EXERCISE DESCRIPTION: A word-for-word copy of the entries, with the images left out, is what you should write.
__________
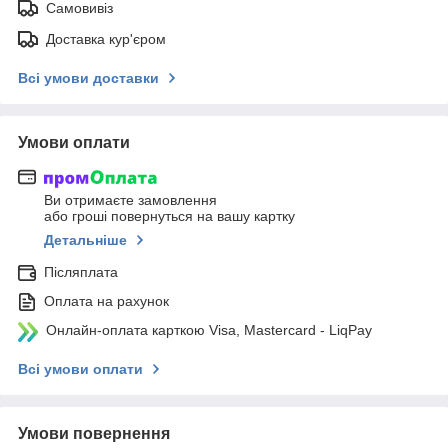
Самовивіз
Доставка кур'єром
Всі умови доставки
Умови оплати
Ви отримаєте замовлення
або гроші повернуться на вашу картку
Детальніше
Післяплата
Оплата на рахунок
Онлайн-оплата карткою Visa, Mastercard - LiqPay
Всі умови оплати
Умови повернення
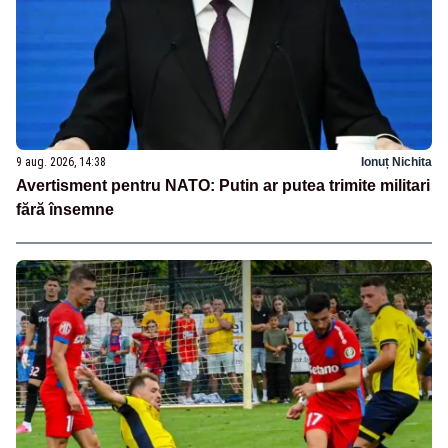
9 aug. 2026, 14:38
Ionuț Nichita
Avertisment pentru NATO: Putin ar putea trimite militari
fără însemne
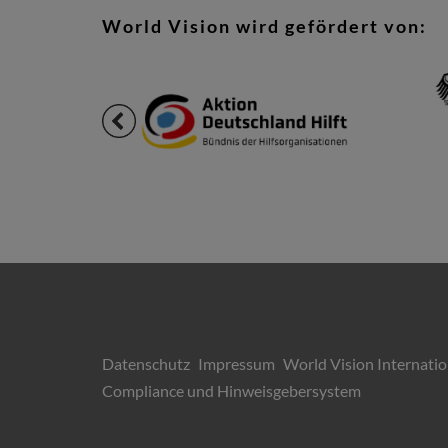
World Vision wird gefördert von:
Datenschutz
Impressum
World Vision Internatio
Compliance und Hinweisgebersystem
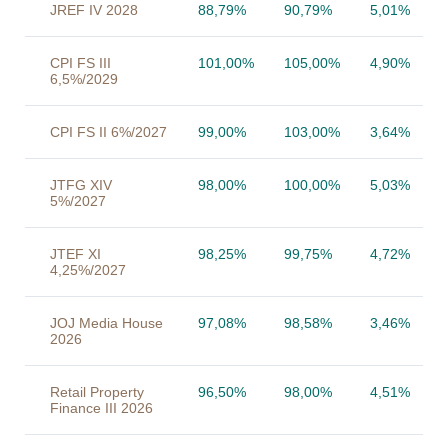
JREF IV 2028
88,79%
90,79%
5,01%
CPI FS III
101,00%
105,00%
4,90%
6,5%/2029
CPI FS II 6%/2027
99,00%
103,00%
3,64%
JTFG XIV
98,00%
100,00%
5,03%
5%/2027
JTEF XI
98,25%
99,75%
4,72%
4,25%/2027
JOJ Media House
97,08%
98,58%
3,46%
2026
Retail Property
96,50%
98,00%
4,51%
Finance III 2026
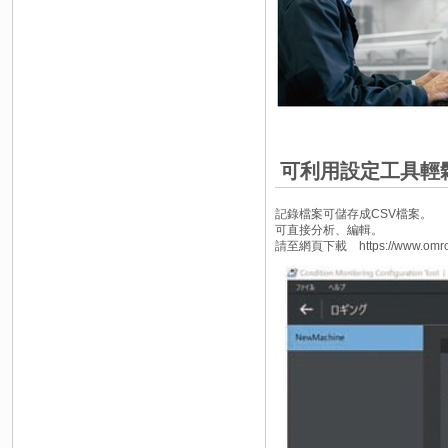
可利用設定工具輕
記錄檔案可儲存成CSV檔案。
可直接分析、編輯。
請至網頁下載 https://www.omron.c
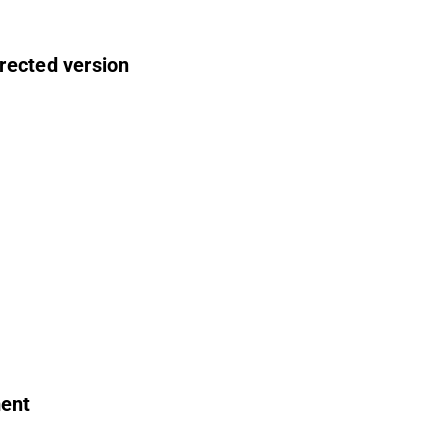
rected version
ment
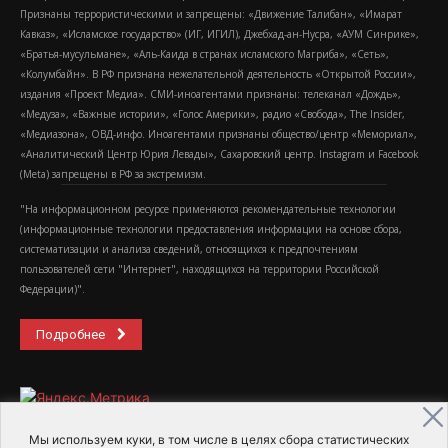
Признаны террористическими и запрещены: «Движение Талибан», «Имарат
Кавказ», «Исламское государство» (ИГ, ИГИЛ), Джебхад-ан-Нусра, «АУМ Синрике»,
«Братья-мусульмане», «Аль-Каида в странах исламского Магриба», «Сеть»,
«Колумбайн». В РФ признана нежелательной деятельность «Открытой России»,
издания «Проект Медиа». СМИ-иноагентами признаны: телеканал «Дождь»,
«Медуза», «Важные истории», «Голос Америки», радио «Свобода», The Insider,
«Медиазона», ОВД-инфо. Иноагентами признаны общество/центр «Мемориал»,
«Аналитический Центр Юрия Левады», Сахаровский центр. Instagram и Facebook
(Metа) запрещены в РФ за экстремизм.
"На информационном ресурсе применяются рекомендательные технологии
(информационные технологии предоставления информации на основе сбора,
систематизации и анализа сведений, относящихся к предпочтениям
пользователей сети "Интернет", находящихся на территории Российской
Федерации)".
Подробнее
Мы используем куки, в том числе в целях сбора статистических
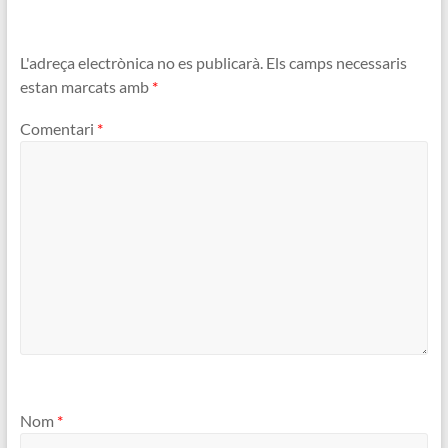
L'adreça electrònica no es publicarà.
Els camps necessaris
estan marcats amb
*
Comentari
*
Nom
*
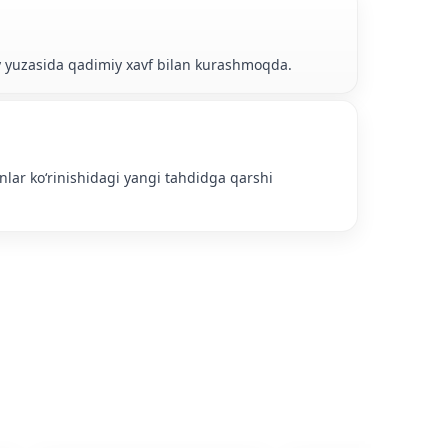
Oy yuzasida qadimiy xavf bilan kurashmoqda.
onlar koʻrinishidagi yangi tahdidga qarshi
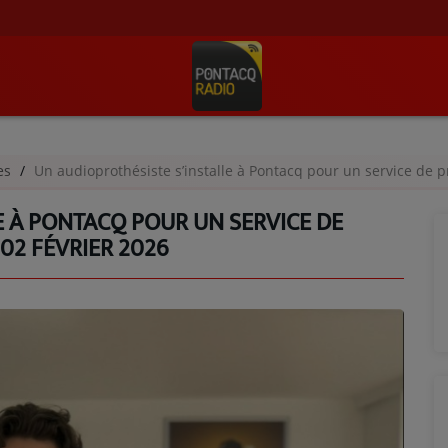
ges
Un audioprothésiste s’installe à Pontacq pour un service de pr
E À PONTACQ POUR UN SERVICE DE
 02 FÉVRIER 2026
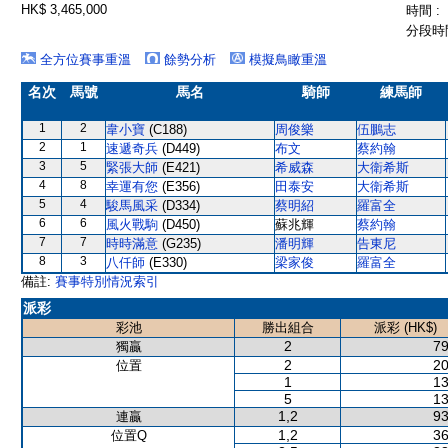
HK$ 3,465,000
時間 :
分段時間
全方位賽事重溫
餘勢分析
模擬鳥瞰重溫
名次
馬號
馬名
騎師
練馬師
1
2
韋小寶
(C188)
周俊樂
伍鵬志
2
1
速遞奇兵
(D449)
布文
蔡約翰
3
5
緊張大師
(E421)
希威森
大衛希斯
4
8
幸運有您
(E356)
田泰安
大衛希斯
5
4
駿馬風采
(D334)
蔡明紹
羅富全
6
6
風火戰駒
(D450)
蘇兆輝
蔡約翰
7
7
時時滿意
(G235)
潘明輝
告東尼
8
3
八仟師
(E330)
梁家俊
羅富全
備註:
賽事特別情況索引
派彩
彩池
勝出組合
派彩 (HK$)
2
79
獨贏
2
20
位置
1
13
5
13
1,2
93
連贏
1,2
36
位置Q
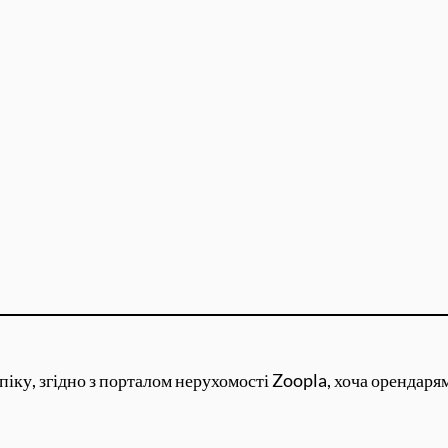
піку, згідно з порталом нерухомості Zoopla, хоча орендаря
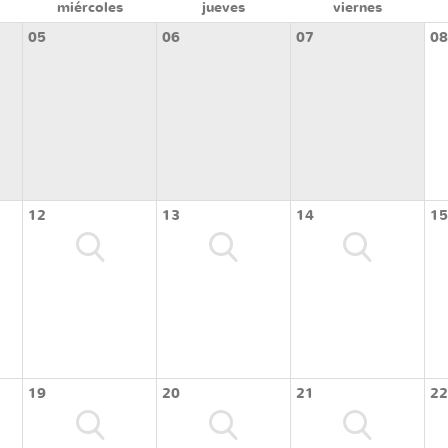
miércoles
jueves
viernes
05
06
07
08
12
13
14
15
19
20
21
22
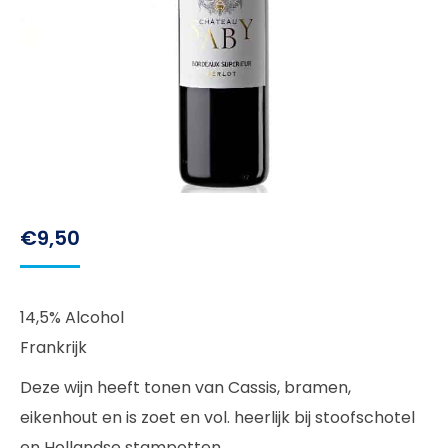
€
9,50
14,5% Alcohol
Frankrijk
Deze wijn heeft tonen van Cassis, bramen,
eikenhout en is zoet en vol. heerlijk bij stoofschotel
en Hollandse stampotten.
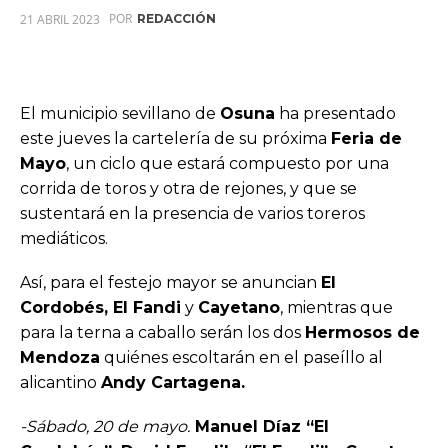
POR
21 ABRIL 2023
REDACCIÓN
El municipio sevillano de
Osuna
ha presentado
este jueves la cartelería de su próxima
Feria de
Mayo
, un ciclo que estará compuesto por una
corrida de toros y otra de rejones, y que se
sustentará en la presencia de varios toreros
mediáticos.
Así, para el festejo mayor se anuncian
El
Cordobés, El Fandi
y
Cayetano
, mientras que
para la terna a caballo serán los dos
Hermosos de
Mendoza
quiénes escoltarán en el paseíllo al
alicantino
Andy Cartagena.
-Sábado, 20 de mayo.
Manuel Díaz “El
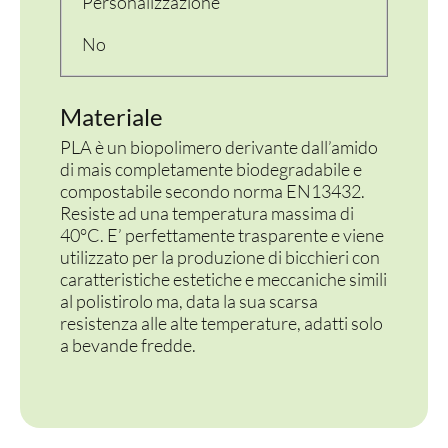
Personalizzazione
CONTENITORI E ASPORTO
No
FINGER E GELATO
VASSOI E COTTURA
Materiale
PLA è un biopolimero derivante dall’amido
TERMOSALDABILI
di mais completamente biodegradabile e
compostabile secondo norma EN13432.
PERSONALIZZATI
Resiste ad una temperatura massima di
40°C. E’ perfettamente trasparente e viene
utilizzato per la produzione di bicchieri con
caratteristiche estetiche e meccaniche simili
al polistirolo ma, data la sua scarsa
resistenza alle alte temperature, adatti solo
a bevande fredde.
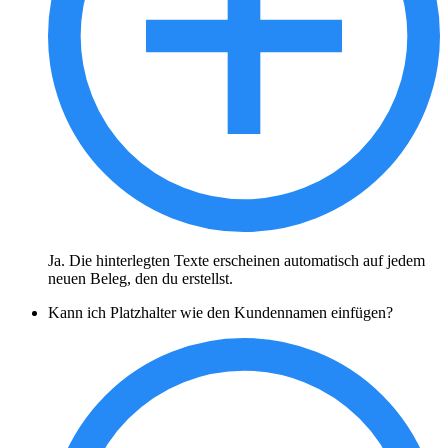
Ja. Die hinterlegten Texte erscheinen automatisch auf jedem
neuen Beleg, den du erstellst.
Kann ich Platzhalter wie den Kundennamen einfügen?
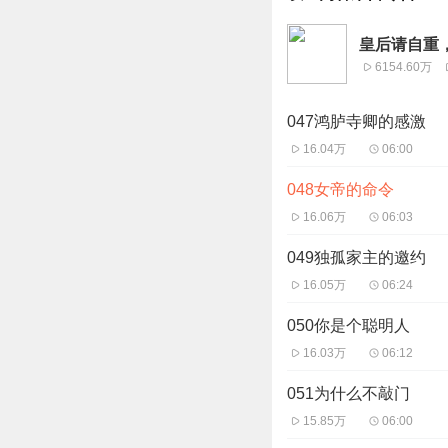
皇后请自重，
6154.60万
047鸿胪寺卿的感激
16.04万
06:00
048女帝的命令
16.06万
06:03
049独孤家主的邀约
16.05万
06:24
050你是个聪明人
16.03万
06:12
051为什么不敲门
15.85万
06:00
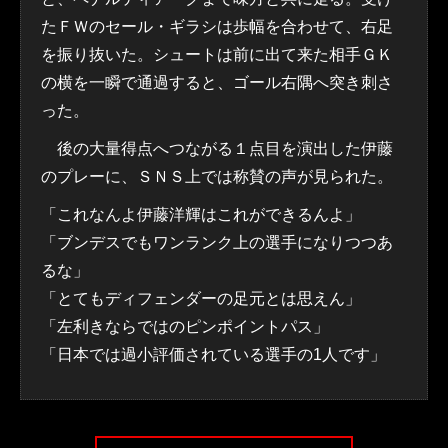
たＦＷのセール・ギラシは歩幅を合わせて、右足
を振り抜いた。シュートは前に出て来た相手ＧＫ
の横を一瞬で通過すると、ゴール右隅へ突き刺さ
った。
後の大量得点へつながる１点目を演出した伊藤
のプレーに、ＳＮＳ上では称賛の声が見られた。
「これなんよ伊藤洋輝はこれができるんよ」
「ブンデスでもワンランク上の選手になりつつあ
るな」
「とてもディフェンダーの足元とは思えん」
「左利きならではのピンポイントパス」
「日本では過小評価されている選手の1人です」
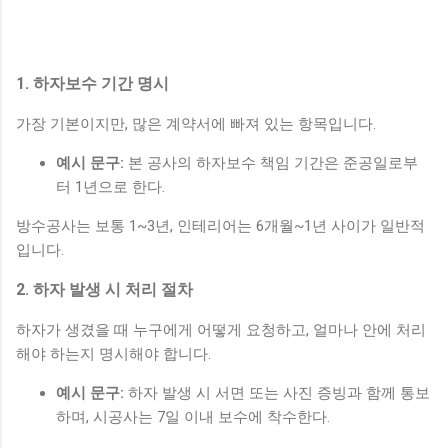
1. 하자보수 기간 명시
가장 기본이지만, 많은 계약서에 빠져 있는 항목입니다.
예시 문구:
본 공사의 하자보수 책임 기간은 준공일로부
터 1년으로 한다.
방수공사는 보통 1~3년, 인테리어는 6개월~1년 사이가 일반적
입니다.
2. 하자 발생 시 처리 절차
하자가 생겼을 때 누구에게 어떻게 요청하고, 얼마나 안에 처리
해야 하는지 명시해야 합니다.
예시 문구:
하자 발생 시 서면 또는 사진 증빙과 함께 통보
하며, 시공사는 7일 이내 보수에 착수한다.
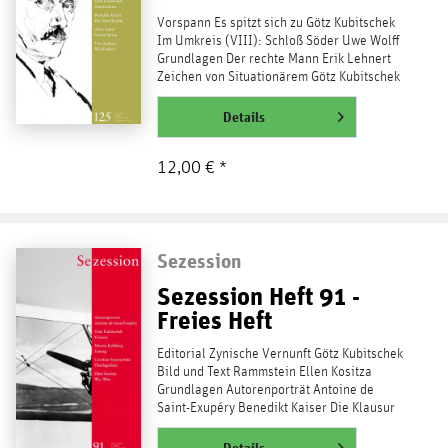
Vorspann Es spitzt sich zu Götz Kubitschek
Im Umkreis (VIII): Schloß Söder Uwe Wolff
Grundlagen Der rechte Mann Erik Lehnert
Zeichen von Situationärem Götz Kubitschek
Rechte...
weiterlesen
Details
12,00 € *
Sezession
Sezession Heft 91 -
Freies Heft
Editorial Zynische Vernunft Götz Kubitschek
Bild und Text Rammstein Ellen Kositza
Grundlagen Autorenporträt Antoine de
Saint-Exupéry Benedikt Kaiser Die Klausur
Götz Kubitschek...
weiterlesen
Details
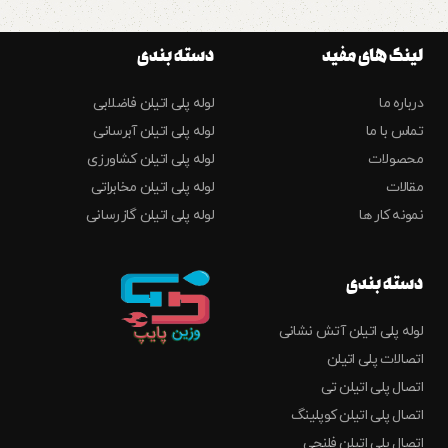
لینک های مفید
دسته بندی
درباره ما
لوله پلی اتیلن فاضلابی
تماس با ما
لوله پلی اتیلن آبرسانی
محصولات
لوله پلی اتیلن کشاورزی
مقالات
لوله پلی اتیلن مخابراتی
نمونه کار ها
لوله پلی اتیلن گازرسانی
دسته بندی
لوله پلی اتیلن آتش نشانی
اتصالات پلی اتیلن
اتصال پلی اتیلن تی
اتصال پلی اتیلن کوپلینگ
اتصال پلی اتیلن فلنجی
__________
SOLUTION FOR THIS PROBLEM:
Самовивіз
Доставка кур'єром
Всі умови доставки
Умови оплати
Ви отримаєте замовлення
або гроші повернуться на вашу картку
Детальніше
Післяплата
Оплата на рахунок
Онлайн-оплата карткою Visa, Mastercard - LiqPay
Всі умови оплати
Умови повернення
9 aug. 2026, 14:38
Ionuț Nichita
Avertisment pentru NATO: Putin ar putea trimite militari
fără însemne
World Vision wird gefördert von:
Datenschutz
Impressum
World Vision Internatio
Compliance und Hinweisgebersystem
JREF IV 2028
88,79%
90,79%
5,01%
CPI FS III
101,00%
105,00%
4,90%
6,5%/2029
CPI FS II 6%/2027
99,00%
103,00%
3,64%
JTFG XIV
98,00%
100,00%
5,03%
5%/2027
JTEF XI
98,25%
99,75%
4,72%
4,25%/2027
JOJ Media House
97,08%
98,58%
3,46%
2026
Retail Property
96,50%
98,00%
4,51%
Finance III 2026
可利用設定工具輕
記錄檔案可儲存成CSV檔案。
可直接分析、編輯。
請至網頁下載 https://www.omron.c
rected version
ment
Признаны террористическими и запрещены: «Движение Талибан», «Имарат
Кавказ», «Исламское государство» (ИГ, ИГИЛ), Джебхад-ан-Нусра, «АУМ Синрике»,
«Братья-мусульмане», «Аль-Каида в странах исламского Магриба», «Сеть»,
«Колумбайн». В РФ признана нежелательной деятельность «Открытой России»,
издания «Проект Медиа». СМИ-иноагентами признаны: телеканал «Дождь»,
«Медуза», «Важные истории», «Голос Америки», радио «Свобода», The Insider,
«Медиазона», ОВД-инфо. Иноагентами признаны общество/центр «Мемориал»,
«Аналитический Центр Юрия Левады», Сахаровский центр. Instagram и Facebook
(Metа) запрещены в РФ за экстремизм.
"На информационном ресурсе применяются рекомендательные технологии
(информационные технологии предоставления информации на основе сбора,
систематизации и анализа сведений, относящихся к предпочтениям
пользователей сети "Интернет", находящихся на территории Российской
Федерации)".
Подробнее
Мы используем куки, в том числе в целях сбора статистических
L'adreça electrònica no es publicarà.
Els camps necessaris
estan marcats amb
*
Comentari
*
Nom
*
Oy yuzasida qadimiy xavf bilan kurashmoqda.
onlar koʻrinishidagi yangi tahdidga qarshi
ges
Un audioprothésiste s’installe à Pontacq pour un service de pr
E À PONTACQ POUR UN SERVICE DE
 02 FÉVRIER 2026
HK$ 3,465,000
時間 :
分段時間
全方位賽事重溫
餘勢分析
模擬鳥瞰重溫
名次
馬號
馬名
騎師
練馬師
1
2
韋小寶
(C188)
周俊樂
伍鵬志
2
1
速遞奇兵
(D449)
布文
蔡約翰
3
5
緊張大師
(E421)
希威森
大衛希斯
4
8
幸運有您
(E356)
田泰安
大衛希斯
5
4
駿馬風采
(D334)
蔡明紹
羅富全
6
6
風火戰駒
(D450)
蘇兆輝
蔡約翰
7
7
時時滿意
(G235)
潘明輝
告東尼
8
3
八仟師
(E330)
梁家俊
羅富全
備註:
賽事特別情況索引
派彩
彩池
勝出組合
派彩 (HK$)
2
79
獨贏
2
20
位置
1
13
5
13
1,2
93
連贏
1,2
36
位置Q
піку, згідно з порталом нерухомості Zoopla, хоча орендаря
miércoles
jueves
viernes
05
06
07
08
12
13
14
15
19
20
21
22
€
9,50
14,5% Alcohol
Frankrijk
Deze wijn heeft tonen van Cassis, bramen,
eikenhout en is zoet en vol. heerlijk bij stoofschotel
en Hollandse stampotten.
POR
21 ABRIL 2023
REDACCIÓN
El municipio sevillano de
Osuna
ha presentado
este jueves la cartelería de su próxima
Feria de
Mayo
, un ciclo que estará compuesto por una
corrida de toros y otra de rejones, y que se
sustentará en la presencia de varios toreros
mediáticos.
Así, para el festejo mayor se anuncian
El
Cordobés, El Fandi
y
Cayetano
, mientras que
para la terna a caballo serán los dos
Hermosos de
Mendoza
quiénes escoltarán en el paseíllo al
alicantino
Andy Cartagena.
-Sábado, 20 de mayo.
Manuel Díaz “El
Personalizzazione
CONTENITORI E ASPORTO
No
FINGER E GELATO
VASSOI E COTTURA
Materiale
PLA è un biopolimero derivante dall’amido
TERMOSALDABILI
di mais completamente biodegradabile e
compostabile secondo norma EN13432.
PERSONALIZZATI
Resiste ad una temperatura massima di
40°C. E’ perfettamente trasparente e viene
utilizzato per la produzione di bicchieri con
caratteristiche estetiche e meccaniche simili
al polistirolo ma, data la sua scarsa
resistenza alle alte temperature, adatti solo
a bevande fredde.
Ja. Die hinterlegten Texte erscheinen automatisch auf jedem
neuen Beleg, den du erstellst.
Kann ich Platzhalter wie den Kundennamen einfügen?
皇后请自重，
6154.60万
047鸿胪寺卿的感激
16.04万
06:00
048女帝的命令
16.06万
06:03
049独孤家主的邀约
16.05万
06:24
050你是个聪明人
16.03万
06:12
051为什么不敲门
15.85万
06:00
たＦＷのセール・ギラシは歩幅を合わせて、右足
を振り抜いた。シュートは前に出て来た相手ＧＫ
の横を一瞬で通過すると、ゴール右隅へ突き刺さ
った。
後の大量得点へつながる１点目を演出した伊藤
のプレーに、ＳＮＳ上では称賛の声が見られた。
「これなんよ伊藤洋輝はこれができるんよ」
「ブンデスでもワンランク上の選手になりつつあ
るな」
「とてもディフェンダーの足元とは思えん」
「左利きならではのピンポイントパス」
「日本では過小評価されている選手の1人です」
1. 하자보수 기간 명시
가장 기본이지만, 많은 계약서에 빠져 있는 항목입니다.
예시 문구:
본 공사의 하자보수 책임 기간은 준공일로부
터 1년으로 한다.
방수공사는 보통 1~3년, 인테리어는 6개월~1년 사이가 일반적
입니다.
2. 하자 발생 시 처리 절차
하자가 생겼을 때 누구에게 어떻게 요청하고, 얼마나 안에 처리
해야 하는지 명시해야 합니다.
예시 문구:
하자 발생 시 서면 또는 사진 증빙과 함께 통보
하며, 시공사는 7일 이내 보수에 착수한다.
Vorspann Es spitzt sich zu Götz Kubitschek
Im Umkreis (VIII): Schloß Söder Uwe Wolff
Grundlagen Der rechte Mann Erik Lehnert
Zeichen von Situationärem Götz Kubitschek
Rechte...
weiterlesen
Details
12,00 € *
Sezession
Sezession Heft 91 -
Freies Heft
Editorial Zynische Vernunft Götz Kubitschek
Bild und Text Rammstein Ellen Kositza
Grundlagen Autorenporträt Antoine de
Saint-Exupéry Benedikt Kaiser Die Klausur
Götz Kubitschek...
weiterlesen
Details
لینک های مفید
دسته بندی
درباره ما
لوله پلی اتیلن فاضلابی
تماس با ما
لوله پلی اتیلن آبرسانی
محصولات
لوله پلی اتیلن کشاورزی
مقالات
لوله پلی اتیلن مخابراتی
نمونه کار ها
لوله پلی اتیلن گازرسانی
دسته بندی
لوله پلی اتیلن آتش نشانی
اتصالات پلی اتیلن
اتصال پلی اتیلن تی
اتصال پلی اتیلن کوپلینگ
اتصال پلی اتیلن فلنجی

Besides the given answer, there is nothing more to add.